Он перевернул косу, постучал пяткой озимь и, закинув её на плечо, двинулся к опушке. По пути у приметного пня подхватил оставленные там рубаху и дорожник. Подошёл. Жена уже расстелила чистую тряпицу, разложила хлеб, козий сыр, пучок пряных трав, луковицу и крынку молока.
– Чего заголился то? Девок приманиваешь? На, оботрись! – подала кусок полотна, руки в бока упёрла и глядит эдак с прищуром.
– Охолонись ты, где девок тут увидала? – он аккуратно пристроил косу у высокого куста и вынул из дорожника небольшой бурдюк, – На вон, на руки сполосни мне чуть.
– Где девок? Да знамо где! Вона как Милка с Таркой на тебя гляделки всё маслят.
– Чего там маслят… Лей, не стой, – попрёки были несуразные, но льстили самолюбию, – Их вон, самих до камня сводили уже, не упомню, четыре оборота или пять тому… Да и взяться им тут откуда? Довольно, воду не трать, – он с силой отёр лицо водой, отфыркнулся и с удовольствием растёрся полотном.
– До камня, не до камня, а за косы бы так и оттягала! Рогачам своим краюху снесут али стоговать придут, а тут – ты весь такой-растакой! Неча им на чужое добро зариться, – она оценивающе оглядела крепкую покатую фигуру, – Ты, знаешь, до темна домой ворочайся. Есть у меня до тебя дело такое…
– Знаю я дело твоё, – хохотнув он кинул жене скомканное полотно и стал натягивать рубаху на посвежевшие плечи, – Два дела ужо по дому бегают. С кем оставила-то, со стариками?
– С ними. Твой-то за корзины засел, пущай плетенью учатся. Девкам на пользу то. Да ты кушай, кушай.
Иштваан уселся, скрестив ноги, накрыл ломоть хлеба сыром и с аппетитом захрустел луковицей. Потом остановился.
– Погодь. Какой стоговать, скосили же только – рано. Да и мужи Милки да Тарки со стариком своим ещё два дни тому на пчельник дикий пошли, сама же мне говорила Ты чего эта?
Хитрый-хитрый взгляд из-под густых ресниц был ему ответом.
– Нет, погоди! – он отложил на тряпицу снедь и обвиняюще воздел надкушенную луковицу, – Мне Око кожи вовсе не жжёт, оттого я и рубаху скидаю, берегу…
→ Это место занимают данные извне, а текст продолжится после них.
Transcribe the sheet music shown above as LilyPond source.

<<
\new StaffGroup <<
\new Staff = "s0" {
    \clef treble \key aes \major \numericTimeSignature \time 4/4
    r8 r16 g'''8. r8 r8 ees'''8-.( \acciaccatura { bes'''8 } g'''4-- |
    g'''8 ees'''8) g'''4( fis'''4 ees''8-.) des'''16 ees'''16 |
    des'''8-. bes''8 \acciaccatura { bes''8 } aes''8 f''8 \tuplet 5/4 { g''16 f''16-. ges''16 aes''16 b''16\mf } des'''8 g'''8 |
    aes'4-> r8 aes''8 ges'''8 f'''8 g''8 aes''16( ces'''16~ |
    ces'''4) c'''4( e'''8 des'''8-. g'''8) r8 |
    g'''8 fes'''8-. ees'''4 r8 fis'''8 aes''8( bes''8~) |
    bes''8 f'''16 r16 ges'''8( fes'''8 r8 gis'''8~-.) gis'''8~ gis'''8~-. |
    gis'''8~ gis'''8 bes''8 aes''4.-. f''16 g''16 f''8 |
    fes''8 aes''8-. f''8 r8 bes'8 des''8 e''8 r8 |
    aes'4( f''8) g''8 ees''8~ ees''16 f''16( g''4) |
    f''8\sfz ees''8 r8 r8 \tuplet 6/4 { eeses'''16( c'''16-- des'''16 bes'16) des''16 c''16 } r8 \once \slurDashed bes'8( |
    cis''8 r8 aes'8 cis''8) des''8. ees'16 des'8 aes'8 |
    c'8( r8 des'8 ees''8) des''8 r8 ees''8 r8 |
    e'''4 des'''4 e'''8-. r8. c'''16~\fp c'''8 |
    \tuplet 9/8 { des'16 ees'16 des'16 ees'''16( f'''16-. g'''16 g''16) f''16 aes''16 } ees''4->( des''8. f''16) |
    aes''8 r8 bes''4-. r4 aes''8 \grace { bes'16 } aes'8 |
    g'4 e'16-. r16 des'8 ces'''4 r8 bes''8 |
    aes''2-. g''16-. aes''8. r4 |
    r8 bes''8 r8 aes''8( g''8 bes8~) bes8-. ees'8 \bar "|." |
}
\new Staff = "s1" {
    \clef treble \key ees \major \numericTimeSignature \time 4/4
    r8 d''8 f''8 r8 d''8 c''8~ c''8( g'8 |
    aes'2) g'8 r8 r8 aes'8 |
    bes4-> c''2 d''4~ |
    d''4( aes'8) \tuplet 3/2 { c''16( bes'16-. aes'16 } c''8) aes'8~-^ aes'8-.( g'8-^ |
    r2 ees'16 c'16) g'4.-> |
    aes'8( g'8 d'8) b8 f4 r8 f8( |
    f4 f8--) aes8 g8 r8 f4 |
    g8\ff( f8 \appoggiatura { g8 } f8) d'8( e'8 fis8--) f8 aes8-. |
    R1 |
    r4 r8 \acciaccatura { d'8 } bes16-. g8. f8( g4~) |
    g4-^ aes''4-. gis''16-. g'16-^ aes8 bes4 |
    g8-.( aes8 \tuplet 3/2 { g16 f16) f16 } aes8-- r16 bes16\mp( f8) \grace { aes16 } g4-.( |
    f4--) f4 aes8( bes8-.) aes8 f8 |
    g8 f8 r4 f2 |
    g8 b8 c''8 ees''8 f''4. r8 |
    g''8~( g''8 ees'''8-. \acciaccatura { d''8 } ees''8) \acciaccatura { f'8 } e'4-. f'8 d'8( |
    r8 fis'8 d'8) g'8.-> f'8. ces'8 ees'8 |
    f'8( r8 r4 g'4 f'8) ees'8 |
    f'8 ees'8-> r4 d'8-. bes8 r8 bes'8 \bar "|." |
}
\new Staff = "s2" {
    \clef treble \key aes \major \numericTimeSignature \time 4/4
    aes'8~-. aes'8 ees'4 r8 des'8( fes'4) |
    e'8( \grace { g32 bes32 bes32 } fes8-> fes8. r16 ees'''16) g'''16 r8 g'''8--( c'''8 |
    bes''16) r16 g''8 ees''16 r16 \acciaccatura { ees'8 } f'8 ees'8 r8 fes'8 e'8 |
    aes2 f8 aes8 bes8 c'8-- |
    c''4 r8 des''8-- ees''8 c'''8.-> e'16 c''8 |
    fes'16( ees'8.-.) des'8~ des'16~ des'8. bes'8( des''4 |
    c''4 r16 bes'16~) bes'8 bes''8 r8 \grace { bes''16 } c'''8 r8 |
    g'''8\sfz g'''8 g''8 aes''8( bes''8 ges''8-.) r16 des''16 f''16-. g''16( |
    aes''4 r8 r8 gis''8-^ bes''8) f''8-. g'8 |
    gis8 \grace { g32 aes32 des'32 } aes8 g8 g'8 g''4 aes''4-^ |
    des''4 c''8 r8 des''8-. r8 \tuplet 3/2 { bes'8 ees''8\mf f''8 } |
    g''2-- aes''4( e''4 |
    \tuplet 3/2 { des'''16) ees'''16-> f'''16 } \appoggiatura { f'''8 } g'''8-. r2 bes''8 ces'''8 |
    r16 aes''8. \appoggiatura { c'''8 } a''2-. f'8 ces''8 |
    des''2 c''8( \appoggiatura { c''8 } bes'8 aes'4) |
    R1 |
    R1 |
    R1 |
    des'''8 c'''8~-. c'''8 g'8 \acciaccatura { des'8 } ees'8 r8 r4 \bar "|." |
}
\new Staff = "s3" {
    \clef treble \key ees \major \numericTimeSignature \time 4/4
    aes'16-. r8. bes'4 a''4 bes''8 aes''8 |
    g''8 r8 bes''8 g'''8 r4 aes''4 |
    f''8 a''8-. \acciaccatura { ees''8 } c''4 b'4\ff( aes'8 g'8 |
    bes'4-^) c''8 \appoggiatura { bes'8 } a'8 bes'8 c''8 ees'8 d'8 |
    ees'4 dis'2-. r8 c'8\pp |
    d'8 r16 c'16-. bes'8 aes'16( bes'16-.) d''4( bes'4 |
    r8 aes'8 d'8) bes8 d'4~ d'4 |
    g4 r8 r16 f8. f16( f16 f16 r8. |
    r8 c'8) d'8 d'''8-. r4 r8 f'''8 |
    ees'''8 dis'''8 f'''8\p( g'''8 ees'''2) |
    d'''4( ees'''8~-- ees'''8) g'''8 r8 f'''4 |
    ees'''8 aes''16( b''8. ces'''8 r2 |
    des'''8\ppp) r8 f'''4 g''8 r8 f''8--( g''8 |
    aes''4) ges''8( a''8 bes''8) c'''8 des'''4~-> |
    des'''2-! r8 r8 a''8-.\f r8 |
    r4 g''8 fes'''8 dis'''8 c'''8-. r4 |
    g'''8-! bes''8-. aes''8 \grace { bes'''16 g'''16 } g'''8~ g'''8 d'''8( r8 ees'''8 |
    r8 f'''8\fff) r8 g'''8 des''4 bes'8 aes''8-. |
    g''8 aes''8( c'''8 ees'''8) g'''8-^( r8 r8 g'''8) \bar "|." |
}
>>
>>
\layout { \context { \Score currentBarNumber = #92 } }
– А то я не помню. О первый год ещё подивилась, да перестала…
– Тааак! А коли помнишь, так с чего виноватить меня взялась?! – обвиняющая луковица стала ещё более обвиняющей.
– Ну… Ежли тебя бабой какой попрекать начну, ты тут же надуваешься так потешно, один в один – зоб у жаба болотного… Ой!
От брошенной луковицы она со смехом успела увернуться, а от мужских рук, ухвативших за крепкий пояс, уже не смогла. Да и не хотела.
– Дразнишь значит! Изводишь! – Иштваан повалил её на землю и принялся щекотать, – Вот ужо я тебе! Вот ужо! С покоса вернусь, покажу дразниться!